* Exercise aim: Please pull out the lines below word for word, starting at the line that contains "Ist meiner Meinung" and stopping after the final line.

Material for the task section start

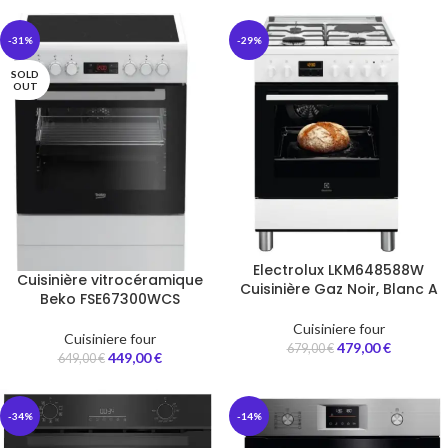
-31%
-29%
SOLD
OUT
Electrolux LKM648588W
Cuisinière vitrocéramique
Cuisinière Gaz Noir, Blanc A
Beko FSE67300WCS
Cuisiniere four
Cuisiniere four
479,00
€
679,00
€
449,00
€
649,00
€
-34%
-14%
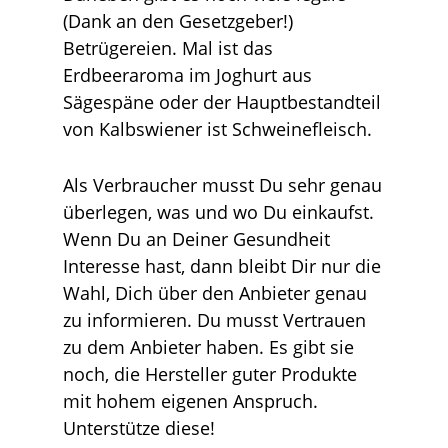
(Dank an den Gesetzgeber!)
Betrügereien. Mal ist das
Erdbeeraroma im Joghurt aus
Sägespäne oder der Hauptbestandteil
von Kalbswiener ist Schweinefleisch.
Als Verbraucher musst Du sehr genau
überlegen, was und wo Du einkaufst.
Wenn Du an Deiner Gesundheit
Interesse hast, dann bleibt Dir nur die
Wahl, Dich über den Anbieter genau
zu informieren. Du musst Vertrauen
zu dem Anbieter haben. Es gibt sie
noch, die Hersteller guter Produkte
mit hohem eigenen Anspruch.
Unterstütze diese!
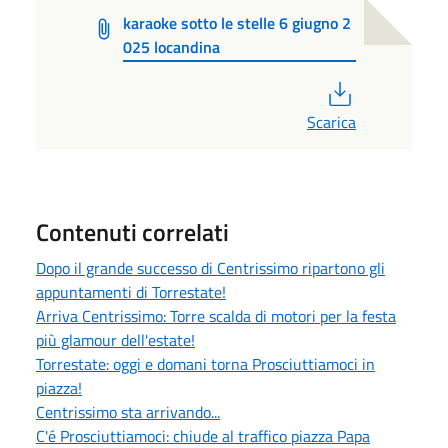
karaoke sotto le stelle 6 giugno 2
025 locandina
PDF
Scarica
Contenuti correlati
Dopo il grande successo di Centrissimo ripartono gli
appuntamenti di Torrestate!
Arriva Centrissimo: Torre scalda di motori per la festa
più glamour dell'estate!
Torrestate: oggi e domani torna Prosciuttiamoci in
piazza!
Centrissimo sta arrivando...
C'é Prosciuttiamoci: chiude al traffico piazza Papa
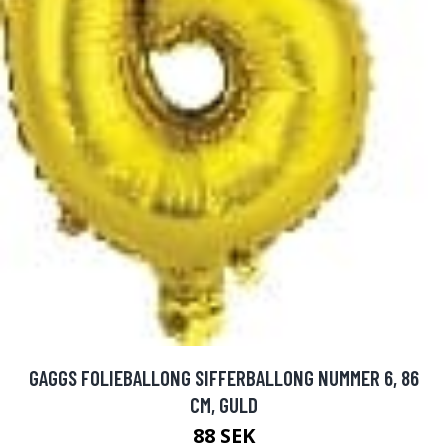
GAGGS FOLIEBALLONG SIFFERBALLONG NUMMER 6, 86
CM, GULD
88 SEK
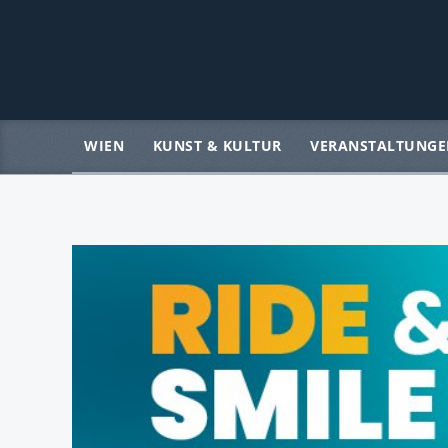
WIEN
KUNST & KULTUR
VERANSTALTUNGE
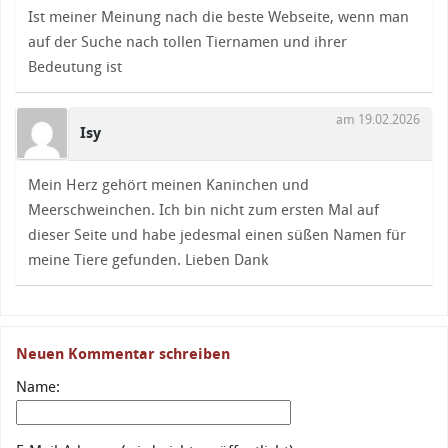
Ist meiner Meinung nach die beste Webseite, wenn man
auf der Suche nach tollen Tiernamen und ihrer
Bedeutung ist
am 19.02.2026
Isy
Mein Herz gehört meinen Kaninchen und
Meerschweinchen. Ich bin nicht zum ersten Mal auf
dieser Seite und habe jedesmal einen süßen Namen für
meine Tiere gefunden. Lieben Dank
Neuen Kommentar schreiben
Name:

Material for the task section end

* Solution to the problem:
Ist meiner Meinung nach die beste Webseite, wenn man
auf der Suche nach tollen Tiernamen und ihrer
Bedeutung ist
am 19.02.2026
Isy
Mein Herz gehört meinen Kaninchen und
Meerschweinchen. Ich bin nicht zum ersten Mal auf
dieser Seite und habe jedesmal einen süßen Namen für
meine Tiere gefunden. Lieben Dank
Neuen Kommentar schreiben
Name:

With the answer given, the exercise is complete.